Am 31. Oktober endet die Amtszeit von Ulrich Schulte als Bürgermeister. Seinen Schreibtisch wird er zwei Tage vorher räumen. „Der 29. Oktober ist mein letzter Arbeitstag hier im Rathaus“, verriet der Noch-Bürgermeister im Gespräch mit Pressevertretern. Rückblickend auf seine zehn Bürgermeisterjahre stellt Schulte fest: „Es war eine anstrengende Zeit, aber auch eine schöne Zeit und ich bin zufrieden mit dem, was erreicht wurde.“
Die bedeutendsten Projekte in Schultes Amtszeit
Den Verkauf des Krankenhauses an die Radprax-Gruppe im Jahr 2017 bewertet Ulrich Schulte als eine der wichtigsten Entscheidungen in seiner Amtszeit. Die Frage, ob dies der richtige Weg sei, habe ihn damals nächtelang nicht schlafen lassen, gesteht er. „Ich war unsicher, ob die Entscheidung richtig ist. Im Nachhinein hat sich aber bestätigt, dass es gut so war. Und das freut mich sehr.“
Ein bisschen stolz ist er auf die unkonventionellen Lösungen, Kindertagesstätten in der ehemaligen Gaststätte Käsebrink in Landemert und im alten Hallenbad in Böddinghausen einzurichten. „Dafür habe ich mich eingesetzt und das wurde von der Verwaltung sehr gut umgesetzt. Jetzt haben wir eine ausreichende Zahl an Kita-Plätzen.“
Auf die Liste seiner Erfolge setzt er darüber hinaus den Coup, den Modepark Röther nach Plettenberg zu holen - „obwohl wir damals die Bösen waren und Attendorn bei unseren Planungen außen vor gelassen haben“ -, das Gigabit-City-Projekt mit der Telekom, das mit dafür sorgte, dass Plettenberg zu 90 Prozent mit Glasfaseranschlüssen versorgt ist, und den Flächentausch im Elsetal, durch den zusätzliche Gewerbeflächen geschaffen werden können.
Die Innenstadtsanierung
Ulrich Schulte gefällt die Innenstadtsanierung „gut“: „Wenn man jetzt durch die Fußgängerzone geht, ist das Laufen angenehmer als auf den alten, gebrochenen Steinen.
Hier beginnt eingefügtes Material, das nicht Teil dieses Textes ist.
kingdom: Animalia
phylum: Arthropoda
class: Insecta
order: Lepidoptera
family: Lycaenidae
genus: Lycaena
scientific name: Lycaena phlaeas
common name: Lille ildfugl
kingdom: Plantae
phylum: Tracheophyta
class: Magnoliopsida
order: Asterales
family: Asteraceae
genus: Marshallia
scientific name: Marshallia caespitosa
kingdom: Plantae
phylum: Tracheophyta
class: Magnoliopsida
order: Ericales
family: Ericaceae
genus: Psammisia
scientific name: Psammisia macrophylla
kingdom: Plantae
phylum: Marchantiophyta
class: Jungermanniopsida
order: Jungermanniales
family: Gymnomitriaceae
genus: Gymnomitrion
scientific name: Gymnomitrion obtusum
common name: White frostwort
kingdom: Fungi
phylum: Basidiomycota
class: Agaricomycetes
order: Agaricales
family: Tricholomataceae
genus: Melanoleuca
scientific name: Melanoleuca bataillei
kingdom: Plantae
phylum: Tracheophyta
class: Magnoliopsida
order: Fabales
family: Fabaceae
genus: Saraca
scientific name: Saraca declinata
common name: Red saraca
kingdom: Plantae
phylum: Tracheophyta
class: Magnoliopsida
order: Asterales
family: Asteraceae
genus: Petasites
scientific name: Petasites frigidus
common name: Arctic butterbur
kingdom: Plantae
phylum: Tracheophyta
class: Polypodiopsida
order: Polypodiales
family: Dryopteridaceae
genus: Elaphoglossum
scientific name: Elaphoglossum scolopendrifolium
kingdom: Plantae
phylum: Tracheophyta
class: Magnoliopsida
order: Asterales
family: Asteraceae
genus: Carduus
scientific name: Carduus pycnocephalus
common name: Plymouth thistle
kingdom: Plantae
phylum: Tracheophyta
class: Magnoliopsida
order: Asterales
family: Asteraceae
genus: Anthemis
Dass mehr Bäume entfernt werden mussten als ursprünglich geplant, ist ärgerlich. Das liegt aber an der Ferngasleitung, die in der Wilhelmstraße liegt und die wir nicht auf dem Plan hatten. Diese Bäume hätten dort gar nicht erst gepflanzt werden dürfen.“ Die Durchführung der Sanierung empfand er allerdings nicht optimal. „Der ISEK-Prozess lief schon, als ich Bürgermeister wurde. Ich würde es heute anders angehen.“ So hätte er sich mehr Öffentlichkeitsbeteiligung gewünscht.
Im Nachhinein: Was hätte er besser anders gemacht?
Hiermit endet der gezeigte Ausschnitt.